The analyst story is the clearest signal this week. Two firms raised their price targets on BUSE in the past week alone. Raymond James lifted its target from $28 to $32 on July 1, keeping an Outperform rating. Piper Sandler made the same move on June 26 — taking its target from $30 to $32 while holding Overweight. Both actions are consistent with a broader pattern: every analyst move since January 2026 has been a raise. The consensus mean target now sits at $32 from the two most active covering firms, sitting fractionally above the current price of $29.50. The bull case centers on treasury and wealth management revenue growth, a stable CET1, and the prospect of a declining loan-loss provision. Bears flag loan shrinkage, soft core fee income, and the absence of near-term M&A optionality to deploy excess capital. The dividend score ranks in the 92nd percentile of the universe — income-oriented holders have had little to complain about, at least on that front.

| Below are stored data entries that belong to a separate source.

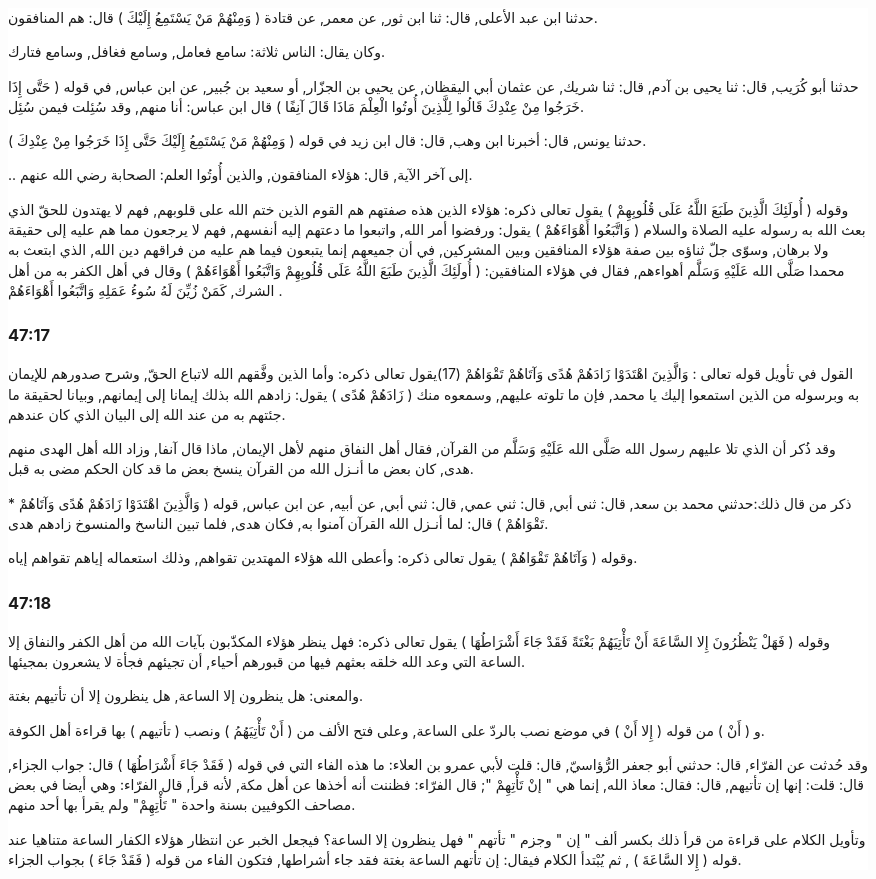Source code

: حدثنا ابن عبد الأعلى, قال: ثنا ابن ثور, عن معمر, عن قتادة ( وَمِنْهُمْ مَنْ يَسْتَمِعُ إِلَيْكَ ) قال: هم المنافقون.

وكان يقال: الناس ثلاثة: سامع فعامل, وسامع فغافل, وسامع فتارك.

حدثنا أبو كُرَيب, قال: ثنا يحيى بن آدم, قال: ثنا شريك, عن عثمان أبي اليقظان, عن يحيى بن الجزّار, أو سعيد بن جُبير, عن ابن عباس, في قوله ( حَتَّى إِذَا خَرَجُوا مِنْ عِنْدِكَ قَالُوا لِلَّذِينَ أُوتُوا الْعِلْمَ مَاذَا قَالَ آنِفًا ) قال ابن عباس: أنا منهم, وقد سُئِلت فيمن سُئِل.

حدثنا يونس, قال: أخبرنا ابن وهب, قال: قال ابن زيد في قوله ( وَمِنْهُمْ مَنْ يَسْتَمِعُ إِلَيْكَ حَتَّى إِذَا خَرَجُوا مِنْ عِنْدِكَ ).

.. إلى آخر الآية, قال: هؤلاء المنافقون, والذين أُوتُوا العلم: الصحابة رضي الله عنهم.

وقوله ( أُولَئِكَ الَّذِينَ طَبَعَ اللَّهُ عَلَى قُلُوبِهِمْ ) يقول تعالى ذكره: هؤلاء الذين هذه صفتهم هم القوم الذين ختم الله على قلوبهم, فهم لا يهتدون للحقّ الذي بعث الله به رسوله عليه الصلاة والسلام ( وَاتَّبَعُوا أَهْوَاءَهُمْ ) يقول: ورفضوا أمر الله, واتبعوا ما دعتهم إليه أنفسهم, فهم لا يرجعون مما هم عليه إلى حقيقة ولا برهان, وسوّى جلّ ثناؤه بين صفة هؤلاء المنافقين وبين المشركين, في أن جميعهم إنما يتبعون فيما هم عليه من فراقهم دين الله, الذي ابتعث به محمدا صَلَّى الله عَلَيْهِ وَسَلَّم أهواءهم, فقال في هؤلاء المنافقين: ( أُولَئِكَ الَّذِينَ طَبَعَ اللَّهُ عَلَى قُلُوبِهِمْ وَاتَّبَعُوا أَهْوَاءَهُمْ ) وقال في أهل الكفر به من أهل الشرك, كَمَنْ زُيِّنَ لَهُ سُوءُ عَمَلِهِ وَاتَّبَعُوا أَهْوَاءَهُمْ .

### 47:17
القول في تأويل قوله تعالى : وَالَّذِينَ اهْتَدَوْا زَادَهُمْ هُدًى وَآتَاهُمْ تَقْوَاهُمْ (17)يقول تعالى ذكره: وأما الذين وفَّقهم الله لاتباع الحقّ, وشرح صدورهم للإيمان به وبرسوله من الذين استمعوا إليك يا محمد, فإن ما تلوته عليهم, وسمعوه منك ( زَادَهُمْ هُدًى ) يقول: زادهم الله بذلك إيمانا إلى إيمانهم, وبيانا لحقيقة ما جئتهم به من عند الله إلى البيان الذي كان عندهم.

وقد ذُكر أن الذي تلا عليهم رسول الله صَلَّى الله عَلَيْهِ وَسَلَّم من القرآن, فقال أهل النفاق منهم لأهل الإيمان, ماذا قال آنفا, وزاد الله أهل الهدى منهم هدى, كان بعض ما أنـزل الله من القرآن ينسخ بعض ما قد كان الحكم مضى به قبل.

\* ذكر من قال ذلك:حدثني محمد بن سعد, قال: ثنى أبي, قال: ثني عمي, قال: ثني أبي, عن أبيه, عن ابن عباس, قوله ( وَالَّذِينَ اهْتَدَوْا زَادَهُمْ هُدًى وَآتَاهُمْ تَقْوَاهُمْ ) قال: لما أنـزل الله القرآن آمنوا به, فكان هدى, فلما تبين الناسخ والمنسوخ زادهم هدى.

وقوله ( وَآتَاهُمْ تَقْوَاهُمْ ) يقول تعالى ذكره: وأعطى الله هؤلاء المهتدين تقواهم, وذلك استعماله إياهم تقواهم إياه.

### 47:18
وقوله ( فَهَلْ يَنْظُرُونَ إِلا السَّاعَةَ أَنْ تَأْتِيَهُمْ بَغْتَةً فَقَدْ جَاءَ أَشْرَاطُهَا ) يقول تعالى ذكره: فهل ينظر هؤلاء المكذّبون بآيات الله من أهل الكفر والنفاق إلا الساعة التي وعد الله خلقه بعثهم فيها من قبورهم أحياء, أن تجيئهم فجأة لا يشعرون بمجيئها.

والمعنى: هل ينظرون إلا الساعة, هل ينظرون إلا أن تأتيهم بغتة.

و ( أَنْ ) من قوله ( إِلا أَنْ ) في موضع نصب بالردّ على الساعة, وعلى فتح الألف من ( أَنْ تَأْتِيَهُمُ ) ونصب ( تأتيهم ) بها قراءة أهل الكوفة.

وقد حُدثت عن الفرّاء, قال: حدثني أبو جعفر الرُّؤاسيّ, قال: قلت لأبي عمرو بن العلاء: ما هذه الفاء التي في قوله ( فَقَدْ جَاءَ أَشْرَاطُهَا ) قال: جواب الجزاء, قال: قلت: إنها إن تأتيهم, قال: فقال: معاذ الله, إنما هي " إنْ تَأْتِهِمْ "; قال الفرّاء: فظننت أنه أخذها عن أهل مكة, لأنه قرأ, قال الفرّاء: وهي أيضا في بعض مصاحف الكوفيين بسنة واحدة " تَأْتِهِمْ" ولم يقرأ بها أحد منهم.

وتأويل الكلام على قراءة من قرأ ذلك بكسر ألف " إن " وجزم " تأتهم " فهل ينظرون إلا الساعة؟ فيجعل الخبر عن انتظار هؤلاء الكفار الساعة متناهيا عند قوله ( إِلا السَّاعَةَ ) , ثم يُبْتدأ الكلام فيقال: إن تأتهم الساعة بغتة فقد جاء أشراطها, فتكون الفاء من قوله ( فَقَدْ جَاءَ ) بجواب الجزاء.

Short interest is worth a mention, though the picture here is less charged than the analyst activity suggests. SI sits at roughly 4.4% of the free float — a moderate level that has drifted about 17% higher over the past month. There was a notable single-session drop of 12% on June 30, following a spike to around 4.46 million shares the prior session. That intraday volatility looks more like positioning noise than a directional shift. Borrow conditions are loose: availability is running at over 2,200% of current short interest, meaning shares to borrow are plentiful relative to the existing short base. Cost to borrow has climbed roughly 46% over the past week to 0.54%, but in absolute terms that remains a very low rate. The short score of 43.5 sits in the lower half of the universe, and the short score rank is in just the 14th percentile — there is no meaningful short-side pressure building here.
Options positioning points in the same direction. The put/call ratio is running slightly below its 20-day average of 0.12, at 0.115 — meaning call volume is dominating. With a z-score of roughly -0.87, options traders are leaning mildly bullish rather than bracing for a drawdown. The PCR has drifted lower through June from readings around 0.13 in early May, and the 52-week low for the ratio is zero, so there is room for it to compress further if buying interest picks up into earnings.
The stock itself has gained 2.1% on the week and 7.8% over the past month, making it one of BUSE's stronger stretches in recent history. Among closely correlated peers, CVBF gained 4.6% on the week and SRCE added 3.3%, suggesting the regional bank space broadly caught a bid. BANF was the outlier, slipping 0.8% over the same period. BUSE's move is solid but not dramatically ahead of the peer group — the relative performance looks earned rather than stretched.
Insider activity in the 90-day window is net positive in share count terms — a small director purchase in May was partially offset by routine director sells from one individual. The CEO and several C-suite officers sold modest amounts back in late March at prices around $24.96, well below current levels, which in hindsight reads as unremarkable profit-taking rather than a negative signal.
The next focal point is the Q1 earnings release scheduled for July 21, where deposit trends, net interest margin trajectory, and any update on loan-loss provision guidance will be the metrics worth watching most closely.